The most common way by which cigarettes in the country are sold is “tingi” or retail. Unlike in other locales where cigarettes are most commonly sold by the pack, in the Philippines most cigarettes are sold by the stick, through wandering vendors targeting drivers and passengers of stalled vehicles, sidewalk vendors on the lookout for passersby yearning for a smoke, or through sari-sari or neighborhood variety stores.

This means that smoking, in this country, is still predominantly a poor person’s vice. Which is why, perhaps, those behind the passage of the Sin Tax Law, which imposes higher tax rates for alcohol and tobacco products, lobbied for it by saying it was partly a health and social amelioration measure. Increased taxes on “sin products,” it was said, would not only dampen demand for cigarettes and alcohol (because of higher costs), it would also protect potential drinkers and smokers from the health hazards of such vices. Certainly, this adds a social-justice tinge to the law.

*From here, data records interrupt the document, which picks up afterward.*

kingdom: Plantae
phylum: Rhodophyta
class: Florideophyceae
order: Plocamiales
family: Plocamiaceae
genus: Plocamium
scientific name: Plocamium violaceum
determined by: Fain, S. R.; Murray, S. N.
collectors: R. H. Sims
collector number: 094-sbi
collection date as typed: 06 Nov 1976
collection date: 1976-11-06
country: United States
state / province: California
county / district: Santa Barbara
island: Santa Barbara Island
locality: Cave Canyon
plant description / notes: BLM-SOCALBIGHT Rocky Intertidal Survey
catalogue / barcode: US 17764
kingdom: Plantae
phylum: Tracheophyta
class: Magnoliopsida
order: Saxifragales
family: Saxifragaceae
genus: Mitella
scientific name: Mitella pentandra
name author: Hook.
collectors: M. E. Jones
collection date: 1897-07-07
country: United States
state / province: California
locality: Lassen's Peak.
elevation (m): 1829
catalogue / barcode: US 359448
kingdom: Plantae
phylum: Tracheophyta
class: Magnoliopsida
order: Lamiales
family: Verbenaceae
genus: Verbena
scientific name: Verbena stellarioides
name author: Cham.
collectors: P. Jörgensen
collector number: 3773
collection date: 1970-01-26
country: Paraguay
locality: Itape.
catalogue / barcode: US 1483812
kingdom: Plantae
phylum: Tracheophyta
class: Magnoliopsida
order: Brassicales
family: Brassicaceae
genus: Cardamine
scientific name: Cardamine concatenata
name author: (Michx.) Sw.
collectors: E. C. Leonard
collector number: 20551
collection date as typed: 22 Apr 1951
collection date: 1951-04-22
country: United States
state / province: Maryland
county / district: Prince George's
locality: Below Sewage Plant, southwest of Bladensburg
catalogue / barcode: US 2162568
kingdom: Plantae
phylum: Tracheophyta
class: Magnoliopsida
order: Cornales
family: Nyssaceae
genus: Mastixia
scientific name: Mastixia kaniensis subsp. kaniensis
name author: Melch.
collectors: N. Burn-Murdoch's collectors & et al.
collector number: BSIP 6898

It protects, at least on paper, the health of those who are found to be the majority of customers of these products, and who can least afford the attendant health costs.

Recently, the House of Representatives passed on second reading a law retaining the two-tier tax system which would impose higher taxes on the so-called “premium brands” of cigarettes made from imported tobacco, while giving local brands, which use a mix of imported and local tobacco, a lower tax rate.

Supported by most of the “Northern Alliance,” a group of representatives from Northern Luzon where much of local tobacco is grown, the two-tier tax measure adds another dimension to the social-justice argument.

By imposing lower taxes on brands using local tobacco, as opposed to leveling uniform (or unitary) taxes on all tobacco products, the new system would, it is said, allow tobacco farmers to continue plying their trade. Tobacco growing, it is claimed, is under threat of extinction here once imported brands using “premium” tobacco would begin flooding the market.

Tobacco farmers certainly know the risk to their livelihoods. In a report, the National Federation of Farmers Associations and Cooperatives (Naftac) expressed its support for the two-tier tax classification system. “A unitary tax system will benefit only the premium brands,” say farmer-leaders Saturnino Distor and Franklin Dumpit. “They will just import higher quality tobacco leaves [which] means that we, the local farmers, who also produce low-grade tobacco will suffer the most.”

Farmers source their farming inputs and equipment from funds borrowed from different sources, Distor points out. At harvest time, they commonly pay back their loans by using profits earned from harvested high-grade tobacco, while using profits used from the sale of low-grade tobacco for their own needs. “Once the unitary tax system takes effect,” says Distor, farmers stand to lose up to 35 percent of their sales from low-grade tobacco, which is enough to drive them out of the tobacco-growing business entirely.

But there is another social-justice issue at stake here. The premium imported brands are patronized by a market that is “price-insensitive.” This means that affluent and image-conscious smokers are able to bear any price increase so long as they can continue to enjoy their smokes.

The main market of local brands is the less affluent smoker, so to raise the taxes imposed on these local cigarettes equal to the so-called prestige brands would, in a sense be discriminating against the poor.

Of course, health arguments would seem to carry the day. Would it not be good for government, some say, to cut down demand for cigarettes among the poor sectors by making cigarettes more expensive for them? But then why allow more affluent smokers to continue killing themselves through smoking? Don’t they deserve as much protection as the poor?

Advocates of social-justice measures should make sure that these laws don’t end up imposing more injustice on those whom they set out to protect.